Cette superstition du kaha nous mit un jour sous les yeux un tableau pittoresque et saisissant. Dans l’ouest de Nukahiva, au fond de la vallée d’Acauï, deux murailles basaltiques, qu’on dirait sillonnées, déchirées par les puissantes tarières et les pics de mineurs plutoniens, s’élèvent hardiment à une hauteur énorme, et forment un étroit défilé. Rien de sinistre comme cette gorge aride et solitaire. À la base des grises falaises, dont la mince lame azurée du ciel sépare à peine les fronts sourcilleux, le sentier rocheux se tord vaguement, éclairé par un jour terne. Dès qu’on pénètre dans ce défilé, le bruit des pas résonne d’une façon lugubre comme dans une crypte funèbre, et, lorsqu’on s’arrête, on entend un mugissement pareil à celui qui sort d’un gros coquillage appliqué à l’oreille. À la radieuse verdure qui réjouissait la vue succède la sombre et morne couleur bleuâtre de ces escarpemens ignés : la chaleur accablante qui accompagne l’ascension fait brusquement place à des courans d’air, et l’on se sent pris de ce frisson glacial qu’une énergique expression populaire qualifie de souffle de la mort. On n’est plus dès lors sous l’équateur, mais dans une gorge abrupte des contrées septentrionales ; on éprouve une indicible envie de revoir le soleil ; partout le roc surplombe, immense, inaccessible, et le regard inquiet monte en se heurtant aux parois resserrées jusqu’à l’étroite bande bleue du firmament. On avance encore, une eau verte comme l’absinthe coule silencieusement jusqu’au point où, rencontrant des obstacles, elle se brise avec fracas, rejaillit en éclaboussures sonores et continue sa course écumante[1].

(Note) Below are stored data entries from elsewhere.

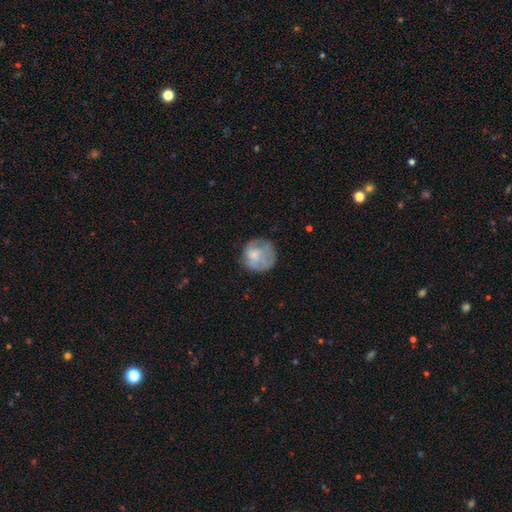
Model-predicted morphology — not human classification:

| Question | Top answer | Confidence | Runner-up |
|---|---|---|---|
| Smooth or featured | smooth | 62% | featured or disk (30%) |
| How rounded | round | 85% | in between (14%) |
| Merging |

Je parcourais seul ce paysage, ayant devancé mon compagnon de promenade, que retardait je ne sais quel hasard de la chasse, et je m’assis au pied des gigantesques murailles. J’attendais en proie à cette vague tristesse que fait d’ordinaire entrer au cœur le sévère et imposant aspect des sites sauvages et solitaires. Soudain deux phaé-

  1. Cette cascade se précipite de 650 mètres de haut.